The pattern holds across every example: authoring tools provide structure; evaluation tools provide evidence. Together they close the loop from “this feels right” to “the numbers show it works.” The tools are new. The methodology — define, measure, compare, iterate — is not.
Takeaways
Intuition writes the draft; evaluation proves it works
A skill that "seems to work" on one prompt is an untested hypothesis. The only way to know whether a skill improves agent behavior is to measure it against a baseline — identical prompts with and without the skill, graded against the same assertions.
plugin-dev catches structural errors before runtime
The plugin-validator and skill-reviewer agents check YAML validity, naming conventions, security issues, description quality, and progressive disclosure structure. These are static checks — necessary but not sufficient. They prevent broken skills from reaching the evaluation stage.

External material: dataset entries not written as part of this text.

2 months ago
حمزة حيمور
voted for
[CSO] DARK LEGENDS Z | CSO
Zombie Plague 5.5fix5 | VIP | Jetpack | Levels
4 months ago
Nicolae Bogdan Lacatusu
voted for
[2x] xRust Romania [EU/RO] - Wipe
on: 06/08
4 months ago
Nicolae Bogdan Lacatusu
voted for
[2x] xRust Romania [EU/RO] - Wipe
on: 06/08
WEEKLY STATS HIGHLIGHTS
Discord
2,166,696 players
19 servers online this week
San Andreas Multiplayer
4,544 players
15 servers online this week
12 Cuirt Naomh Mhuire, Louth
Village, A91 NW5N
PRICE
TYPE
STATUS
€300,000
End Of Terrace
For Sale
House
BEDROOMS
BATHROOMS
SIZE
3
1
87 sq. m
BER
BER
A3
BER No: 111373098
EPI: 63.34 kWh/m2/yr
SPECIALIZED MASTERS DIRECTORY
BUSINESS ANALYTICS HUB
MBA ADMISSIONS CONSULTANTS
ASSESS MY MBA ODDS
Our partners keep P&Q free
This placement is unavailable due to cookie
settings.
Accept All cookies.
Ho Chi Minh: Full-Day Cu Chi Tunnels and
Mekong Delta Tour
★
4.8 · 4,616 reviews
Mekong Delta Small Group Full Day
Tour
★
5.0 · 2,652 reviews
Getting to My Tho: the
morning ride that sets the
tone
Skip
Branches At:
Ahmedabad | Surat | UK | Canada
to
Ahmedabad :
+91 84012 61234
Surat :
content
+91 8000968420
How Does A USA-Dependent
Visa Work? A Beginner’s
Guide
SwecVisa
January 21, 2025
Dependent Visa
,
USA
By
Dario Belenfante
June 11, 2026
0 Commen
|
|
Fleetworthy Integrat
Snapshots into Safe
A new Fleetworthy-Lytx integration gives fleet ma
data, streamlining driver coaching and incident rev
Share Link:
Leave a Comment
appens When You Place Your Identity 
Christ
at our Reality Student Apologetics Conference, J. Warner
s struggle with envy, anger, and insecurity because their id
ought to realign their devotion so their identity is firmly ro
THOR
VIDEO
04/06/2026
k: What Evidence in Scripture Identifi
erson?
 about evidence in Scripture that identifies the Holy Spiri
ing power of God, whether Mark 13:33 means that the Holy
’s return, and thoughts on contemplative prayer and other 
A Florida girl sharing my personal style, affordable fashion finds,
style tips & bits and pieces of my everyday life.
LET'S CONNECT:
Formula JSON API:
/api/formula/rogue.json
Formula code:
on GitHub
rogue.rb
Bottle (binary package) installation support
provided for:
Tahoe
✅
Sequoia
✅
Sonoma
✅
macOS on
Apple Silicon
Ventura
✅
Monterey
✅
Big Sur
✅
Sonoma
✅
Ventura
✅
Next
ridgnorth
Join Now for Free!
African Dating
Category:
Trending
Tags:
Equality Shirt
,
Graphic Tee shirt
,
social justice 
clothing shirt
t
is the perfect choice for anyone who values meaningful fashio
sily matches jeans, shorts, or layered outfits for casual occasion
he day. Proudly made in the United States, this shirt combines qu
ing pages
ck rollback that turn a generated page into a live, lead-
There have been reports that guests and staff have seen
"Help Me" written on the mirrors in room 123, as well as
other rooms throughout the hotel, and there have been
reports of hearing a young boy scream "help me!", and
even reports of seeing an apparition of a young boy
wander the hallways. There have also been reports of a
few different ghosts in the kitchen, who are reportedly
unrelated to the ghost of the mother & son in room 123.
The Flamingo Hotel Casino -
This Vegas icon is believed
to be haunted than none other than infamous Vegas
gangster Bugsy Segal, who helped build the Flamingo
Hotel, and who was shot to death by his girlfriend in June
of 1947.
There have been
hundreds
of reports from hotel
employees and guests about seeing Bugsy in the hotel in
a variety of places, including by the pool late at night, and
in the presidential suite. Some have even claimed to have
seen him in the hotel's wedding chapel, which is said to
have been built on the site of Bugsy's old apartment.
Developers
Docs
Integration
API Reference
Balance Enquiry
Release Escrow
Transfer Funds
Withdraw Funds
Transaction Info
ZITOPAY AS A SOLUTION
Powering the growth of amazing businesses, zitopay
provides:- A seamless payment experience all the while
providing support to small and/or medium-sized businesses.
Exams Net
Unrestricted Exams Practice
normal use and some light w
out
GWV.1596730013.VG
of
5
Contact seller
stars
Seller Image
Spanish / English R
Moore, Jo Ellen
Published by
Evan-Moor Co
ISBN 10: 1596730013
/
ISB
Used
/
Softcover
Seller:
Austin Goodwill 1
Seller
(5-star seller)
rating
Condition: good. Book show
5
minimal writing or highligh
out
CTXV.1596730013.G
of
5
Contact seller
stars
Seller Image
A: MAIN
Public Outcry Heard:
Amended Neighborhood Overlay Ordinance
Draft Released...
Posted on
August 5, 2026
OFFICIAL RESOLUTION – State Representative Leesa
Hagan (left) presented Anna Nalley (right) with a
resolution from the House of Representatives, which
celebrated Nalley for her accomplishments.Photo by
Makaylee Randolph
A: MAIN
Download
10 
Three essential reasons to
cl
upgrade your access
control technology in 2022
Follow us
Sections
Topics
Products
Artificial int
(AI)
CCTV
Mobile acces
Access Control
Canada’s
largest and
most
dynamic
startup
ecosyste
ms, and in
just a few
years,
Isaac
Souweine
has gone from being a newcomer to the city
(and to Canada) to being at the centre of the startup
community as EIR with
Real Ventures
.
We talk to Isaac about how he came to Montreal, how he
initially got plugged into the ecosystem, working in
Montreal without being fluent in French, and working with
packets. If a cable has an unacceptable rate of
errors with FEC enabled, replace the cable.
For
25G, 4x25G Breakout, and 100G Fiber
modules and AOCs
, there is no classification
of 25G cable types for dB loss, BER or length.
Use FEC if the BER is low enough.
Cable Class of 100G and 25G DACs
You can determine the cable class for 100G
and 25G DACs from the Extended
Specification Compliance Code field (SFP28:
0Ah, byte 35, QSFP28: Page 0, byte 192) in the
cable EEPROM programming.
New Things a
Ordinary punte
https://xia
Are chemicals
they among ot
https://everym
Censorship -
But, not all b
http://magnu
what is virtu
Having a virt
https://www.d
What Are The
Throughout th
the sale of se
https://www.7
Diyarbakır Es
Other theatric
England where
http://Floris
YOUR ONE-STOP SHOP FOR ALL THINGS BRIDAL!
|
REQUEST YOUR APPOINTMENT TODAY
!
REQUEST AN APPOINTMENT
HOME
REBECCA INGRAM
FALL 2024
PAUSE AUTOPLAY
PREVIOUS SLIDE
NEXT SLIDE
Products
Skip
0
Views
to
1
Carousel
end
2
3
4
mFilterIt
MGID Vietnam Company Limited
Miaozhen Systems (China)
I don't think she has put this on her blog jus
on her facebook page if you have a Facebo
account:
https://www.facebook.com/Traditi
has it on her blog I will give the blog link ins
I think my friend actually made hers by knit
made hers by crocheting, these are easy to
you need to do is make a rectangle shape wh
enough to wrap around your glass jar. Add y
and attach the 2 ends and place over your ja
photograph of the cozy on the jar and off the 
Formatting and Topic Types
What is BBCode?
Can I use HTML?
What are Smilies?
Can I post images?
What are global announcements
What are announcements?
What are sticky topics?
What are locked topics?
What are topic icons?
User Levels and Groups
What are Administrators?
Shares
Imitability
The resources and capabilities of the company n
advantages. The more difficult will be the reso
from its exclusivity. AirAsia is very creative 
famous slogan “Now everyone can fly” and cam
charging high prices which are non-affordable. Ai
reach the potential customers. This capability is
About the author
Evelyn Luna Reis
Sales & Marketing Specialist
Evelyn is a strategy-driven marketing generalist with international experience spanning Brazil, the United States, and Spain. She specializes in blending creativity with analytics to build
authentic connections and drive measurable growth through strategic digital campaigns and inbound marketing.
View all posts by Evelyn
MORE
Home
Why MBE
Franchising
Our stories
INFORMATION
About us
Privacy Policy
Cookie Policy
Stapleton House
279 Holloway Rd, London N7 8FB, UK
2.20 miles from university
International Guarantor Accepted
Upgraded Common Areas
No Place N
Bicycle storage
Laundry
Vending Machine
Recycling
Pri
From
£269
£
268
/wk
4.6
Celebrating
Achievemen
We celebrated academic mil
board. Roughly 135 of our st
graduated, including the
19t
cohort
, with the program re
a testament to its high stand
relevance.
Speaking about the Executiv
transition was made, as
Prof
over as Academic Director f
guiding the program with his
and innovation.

skill-creator adds the evidence layer
Its evaluation pipeline runs skills against real test cases, grades outputs against verifiable assertions, computes deltas for pass rate, time, and tokens, and surfaces results in a human-reviewable viewer. The question shifts from "does this look right?" to "the data says pass rate improved 50 points."
Description optimization is separate from output quality
A skill can produce excellent outputs but never trigger. The 60/40 train/test split with three runs per query prevents overfitting the description to specific phrasings. The best description is the one that scores highest on held-out data.
Eval-driven skill development is becoming the standard
From GitButler's four-tier taxonomy to LangChain's 9%-to-82% completion improvement to SkillsBench's Normalized Gain metric, the pattern is the same: write evals before docs, measure against baselines, and iterate on evidence, not instinct.